Johnny Knoxville exploited his masochistic compulsions for plenty of good, sick laughs back in the Jackass days, but when he took a baseball bat to the crotch on that show, nobody was harmed except him and his future progeny. Since Jackass wrapped, Knoxville has been getting his self-hating kicks by starring in one absolutely wretched movie after another, making us all suffer along with him. Now he and that Dude, Where’s My Car lunk who isn’t Ashton Kutcher are co-starring in the peerlessly unnecessary big-screen version of The Dukes of Hazzard, with a supporting cast that makes you pine for the days of Sorrell Booke. No matter how cutely she fills out her Daisy Duke short-shorts, Jessica Simpson is a RealDoll© who simply doesn’t deserve to be in the same room (let alone the same movie) as Willie Nelson, while we can only forgive Willie’s involvement in this fiasco if we tell ourselves he’s still desperately struggling to pay off the IRS. The casting of Burt Reynolds as Boss Hogg is particularly dispiriting, since between this and The Longest Yard Burt’s now dangerously close to a comeback, just when we were almost rid of him. Besides, he’s not even fat. Boss Hogg is supposed to be a fat cracker whose chins quiver when he hollers, “Them Dukes! Them Dukes!”—not some gaunt senior citizen who looks like a walking Madame Tussaud’s exhibit. I don’t want to believe that a movie version of The Dukes of Hazzard could possibly be a hit, because that would say things about where we are as a culture that are simply too terrible to accept. Between that and W’s re-election, the rest of the world would be justified in concluding that we’re a nation of trogs running around in torn overalls and rope belts.

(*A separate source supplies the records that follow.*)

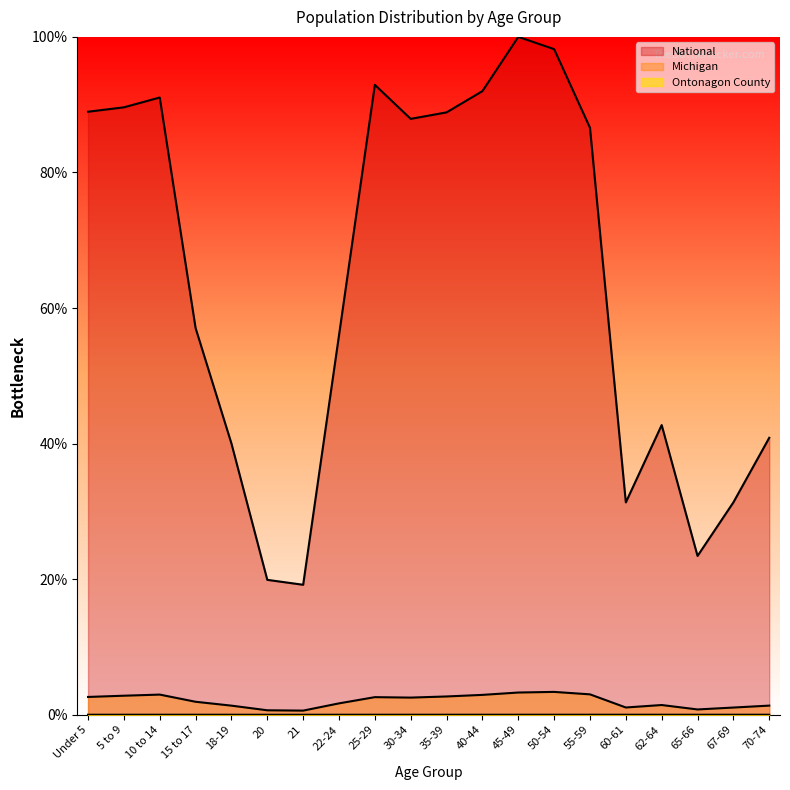

What is the label of the 7th point from the left?

21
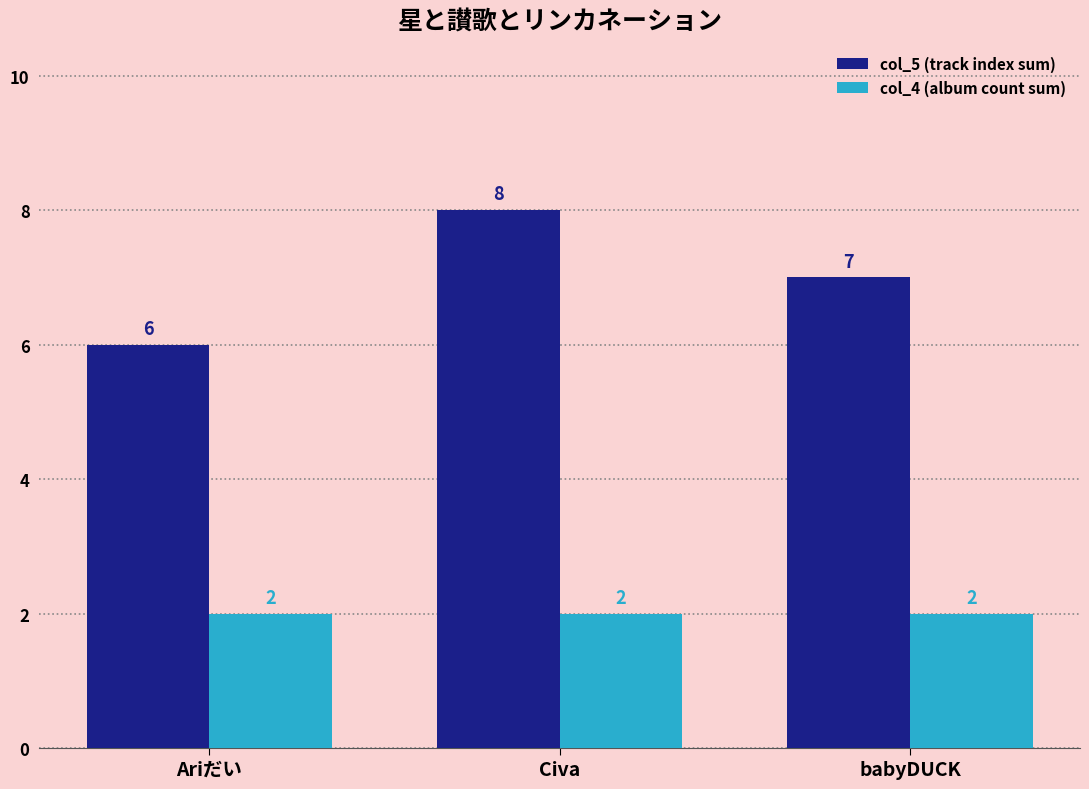

What is the approximate value of col_4 (album count sum) at Ariだい?

2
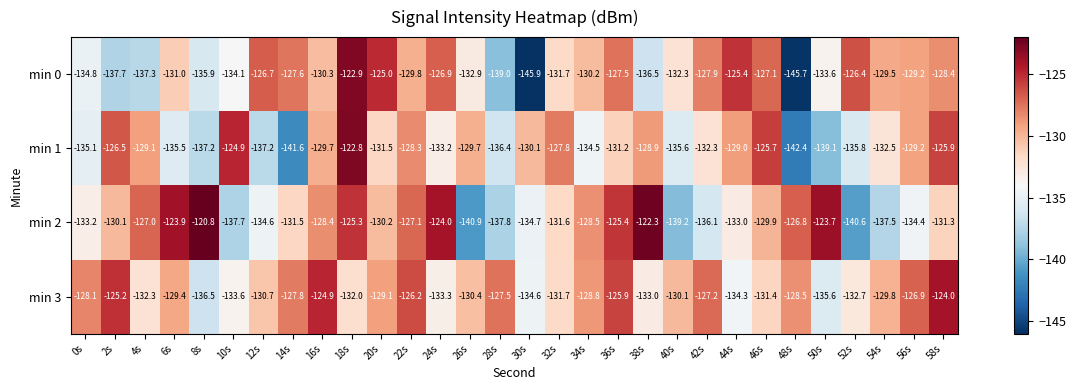

Rank the series by their average value, from highest to lowest.

min 3, min 2, min 0, min 1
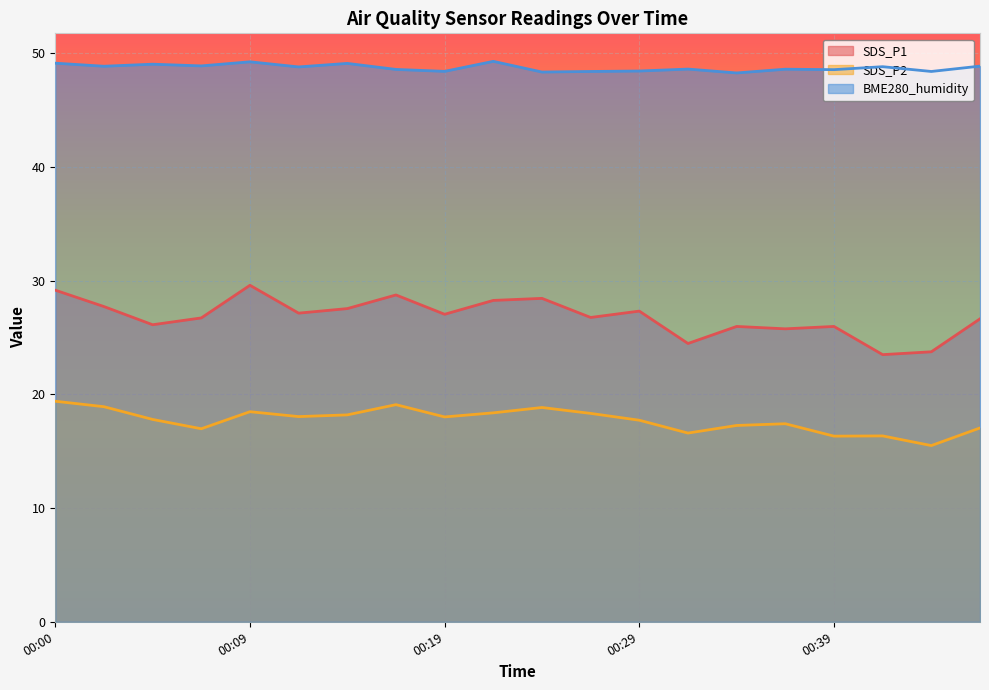

What are all the series names shown in the legend?

SDS_P1, SDS_P2, BME280_humidity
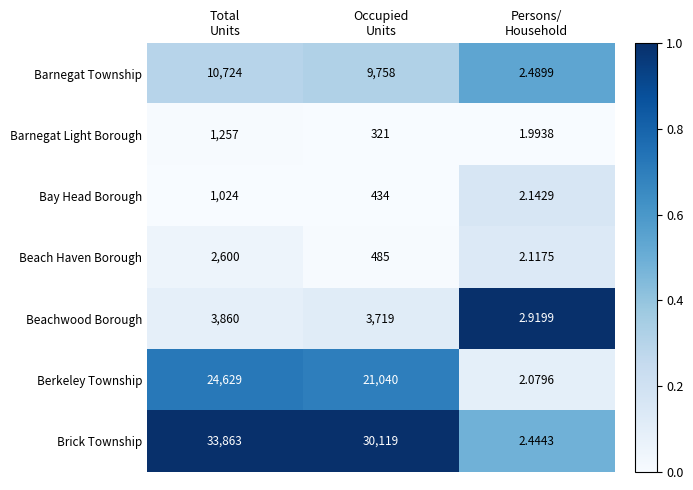

List the series in order of their peak value, highest first.

Brick Township, Berkeley Township, Barnegat Township, Beachwood Borough, Beach Haven Borough, Barnegat Light Borough, Bay Head Borough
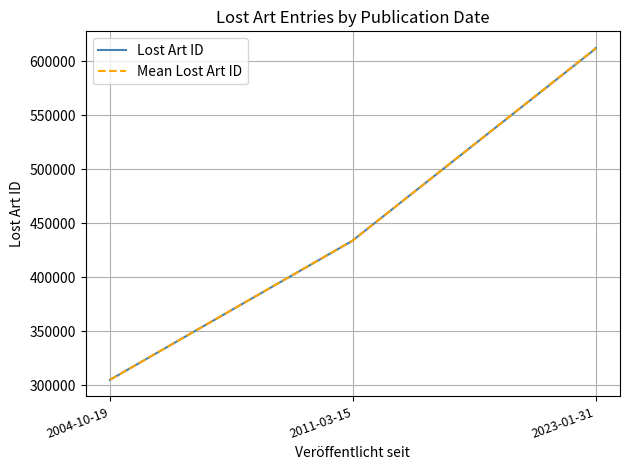

What is the value of the 5th point from the left?

434036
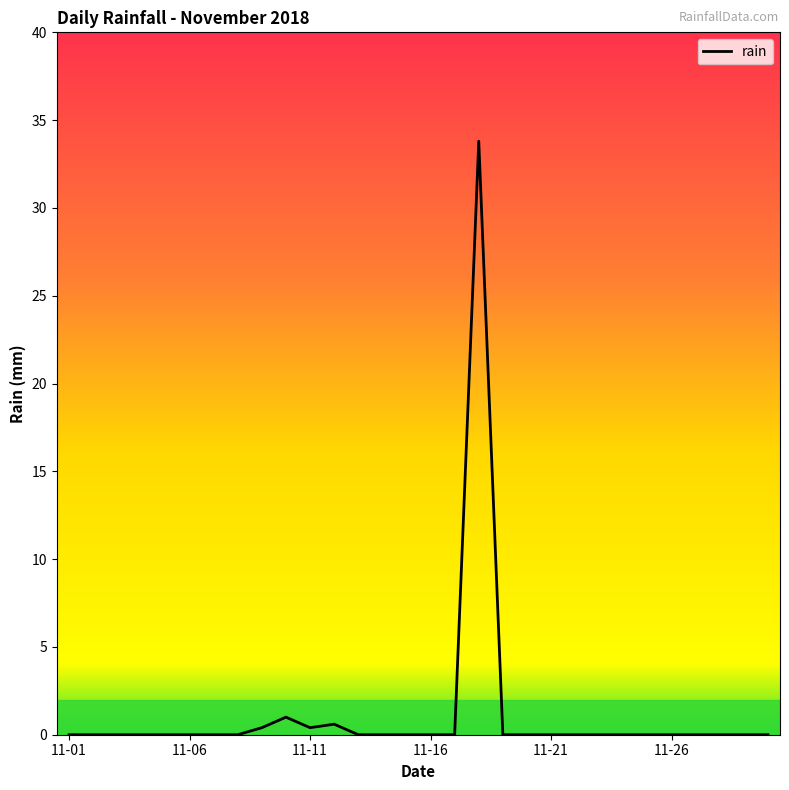

Does the chart have visible grid lines?

No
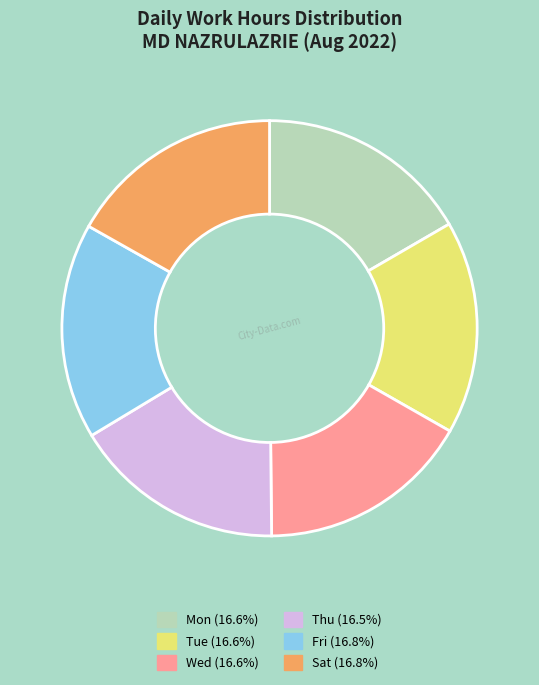

What is the ratio of the value at Fri to the value at Mon?

1.0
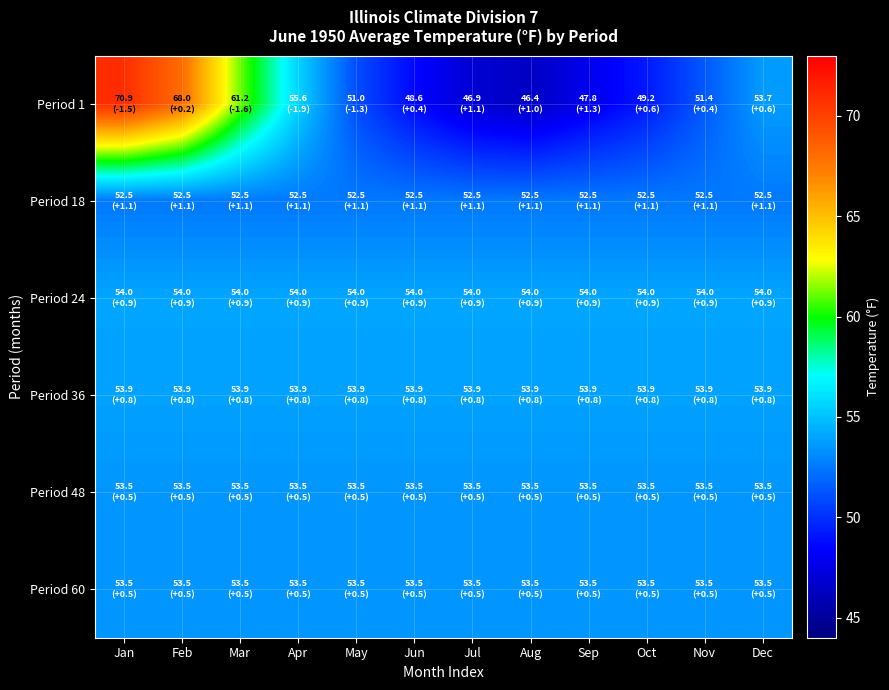

Reading right to left, extract all data points from this chart.

Period 1: Dec=53.7	Nov=51.4	Oct=49.2	Sep=47.8	Aug=46.4	Jul=46.9	Jun=48.6	May=51.0	Apr=55.6	Mar=61.2	Feb=68.0	Jan=70.9
Period 18: Dec=52.5	Nov=52.5	Oct=52.5	Sep=52.5	Aug=52.5	Jul=52.5	Jun=52.5	May=52.5	Apr=52.5	Mar=52.5	Feb=52.5	Jan=52.5
Period 24: Dec=54.0	Nov=54.0	Oct=54.0	Sep=54.0	Aug=54.0	Jul=54.0	Jun=54.0	May=54.0	Apr=54.0	Mar=54.0	Feb=54.0	Jan=54.0
Period 36: Dec=53.9	Nov=53.9	Oct=53.9	Sep=53.9	Aug=53.9	Jul=53.9	Jun=53.9	May=53.9	Apr=53.9	Mar=53.9	Feb=53.9	Jan=53.9
Period 48: Dec=53.5	Nov=53.5	Oct=53.5	Sep=53.5	Aug=53.5	Jul=53.5	Jun=53.5	May=53.5	Apr=53.5	Mar=53.5	Feb=53.5	Jan=53.5
Period 60: Dec=53.5	Nov=53.5	Oct=53.5	Sep=53.5	Aug=53.5	Jul=53.5	Jun=53.5	May=53.5	Apr=53.5	Mar=53.5	Feb=53.5	Jan=53.5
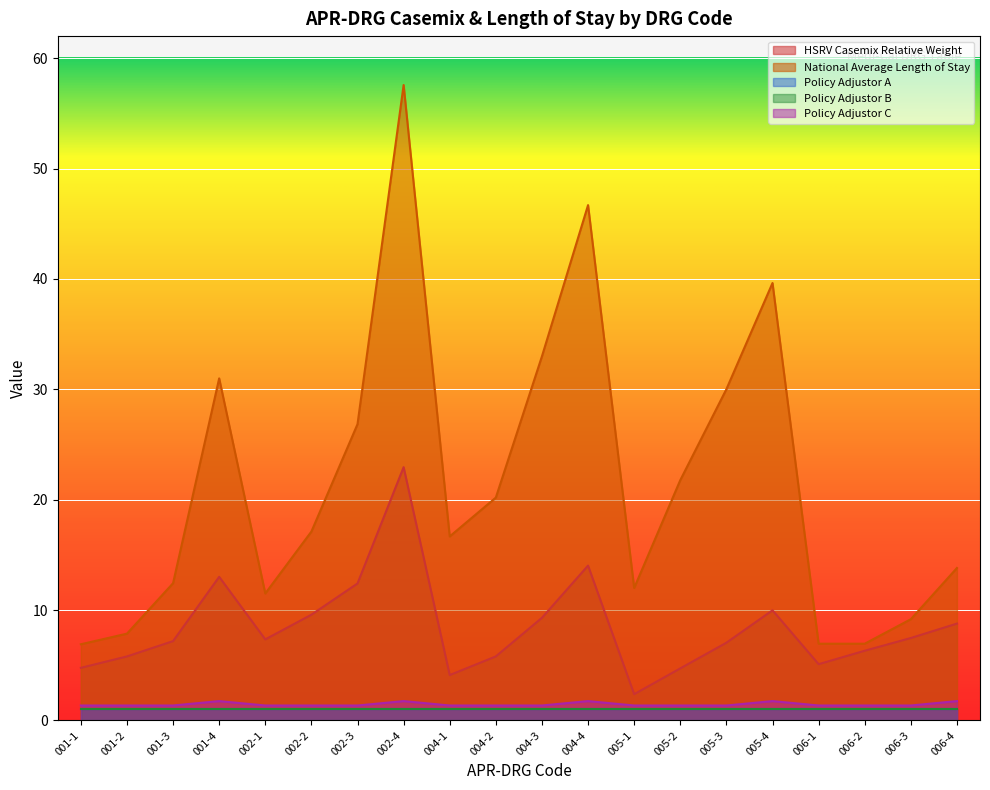

What position from the left is 005-2?

14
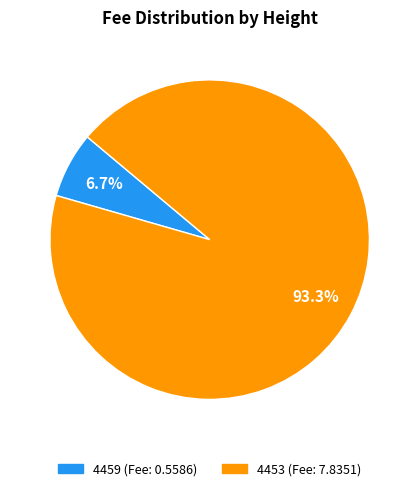

Which slice is the largest?

4453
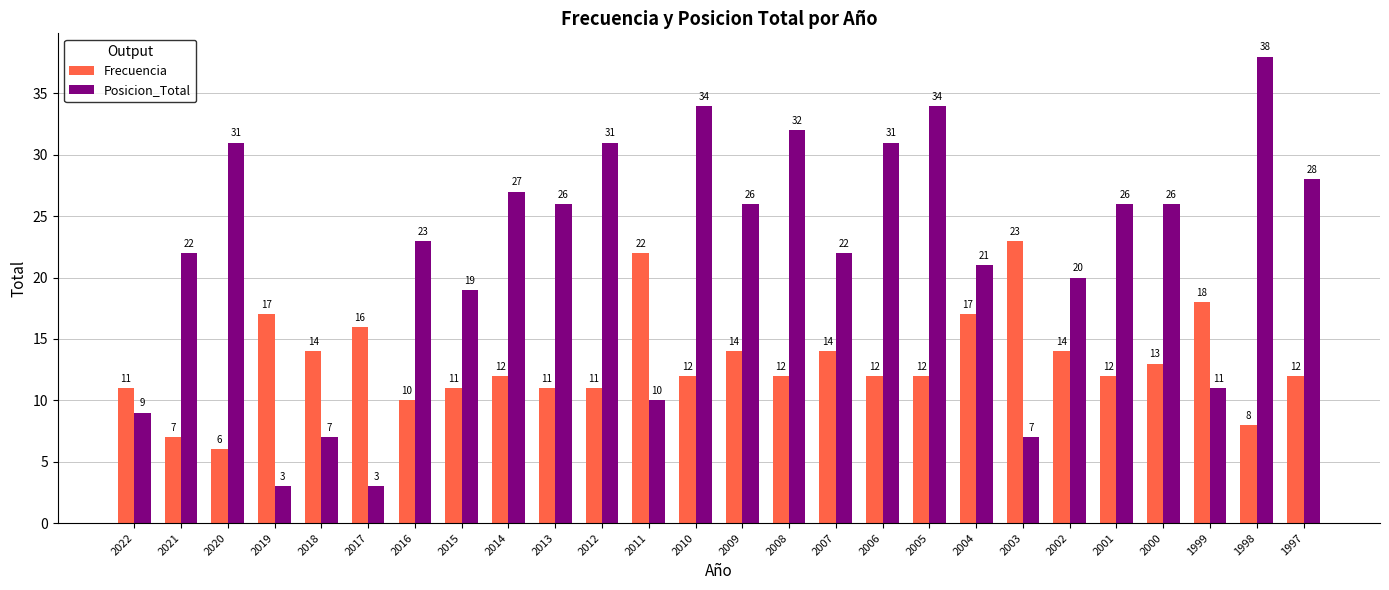

The value of Posicion_Total at 2004 is 12. True or false?

False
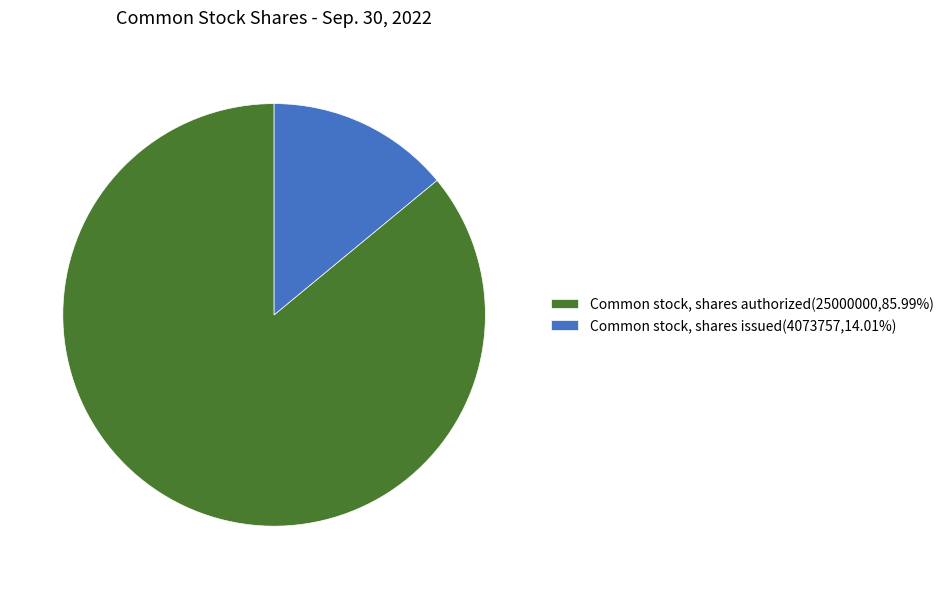

Is Common stock, shares authorized(25000000,85.99%) the majority of the pie?

Yes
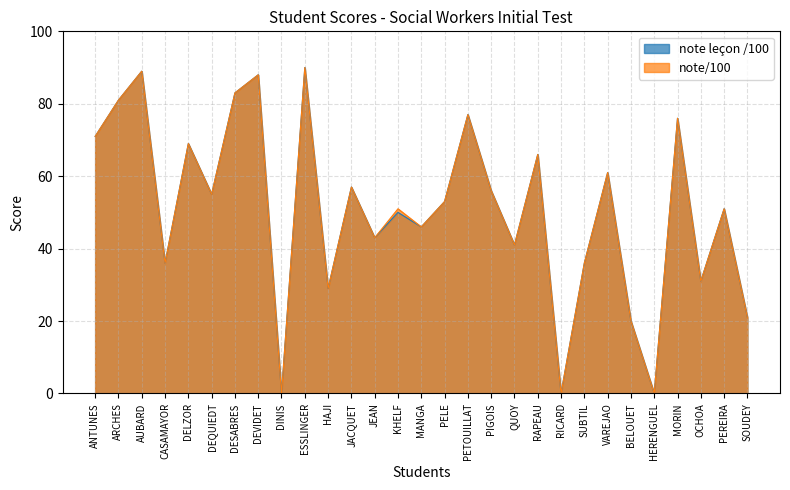

Which series changed the most between CASAMAYOR and HERENGUEL?

note leçon /100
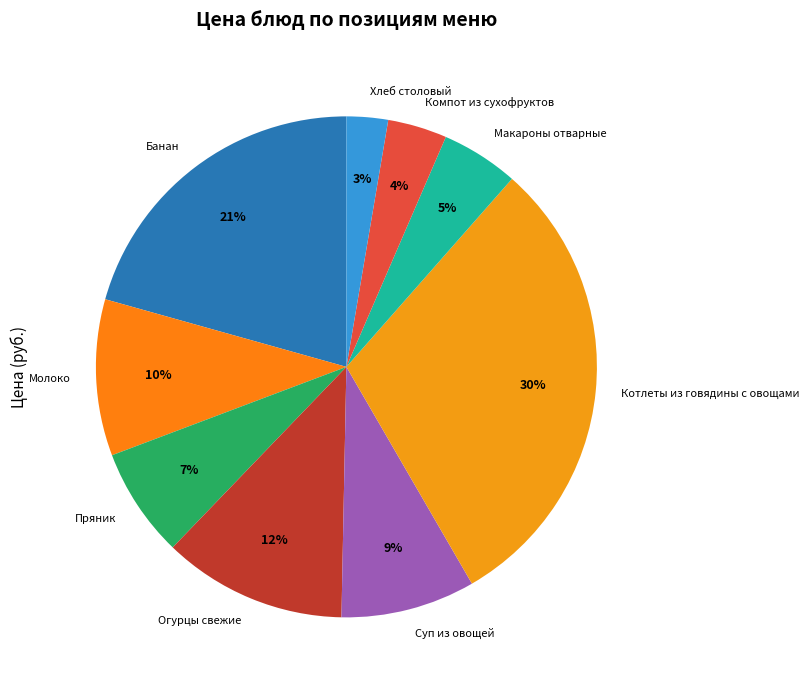

Approximately how many times larger is the value at Молоко compared to Макароны отварные?

2.0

But there is hope on the horizon. Eventually Hollywood will run out of old movies and TV shows to remake . . . and it looks like the day is arriving very soon. There are now plans afoot for a sequel to Zack Snyder’s recent version of Dawn of the Dead, a film that was itself a remake of George Romero’s 1978 sequel to his own film, 1968’s Night of the Living Dead (which was itself remade in 1990). That’s right, this new film would be a sequel to a remake of a sequel to a movie about (all too appropriately) ravenous, unstoppable, undead cannibals. Should this new film actually reach theaters, scientists predict that it will result in what has been described as “a massively recursive, apocalyptic aesthetic event,” at which point mainstream Hollywood will vanish from the space-time continuum, traveling at warp speed directly up its own asshole.
In the meantime, millions of Americans will endure a seemingly endless summer of big-screen reruns, slouched down wearily in our theater seats, trying to work up the courage to demand our money back and hiccupping queasily as our crappy popcorn, like our crappy movies, keeps repeating on us.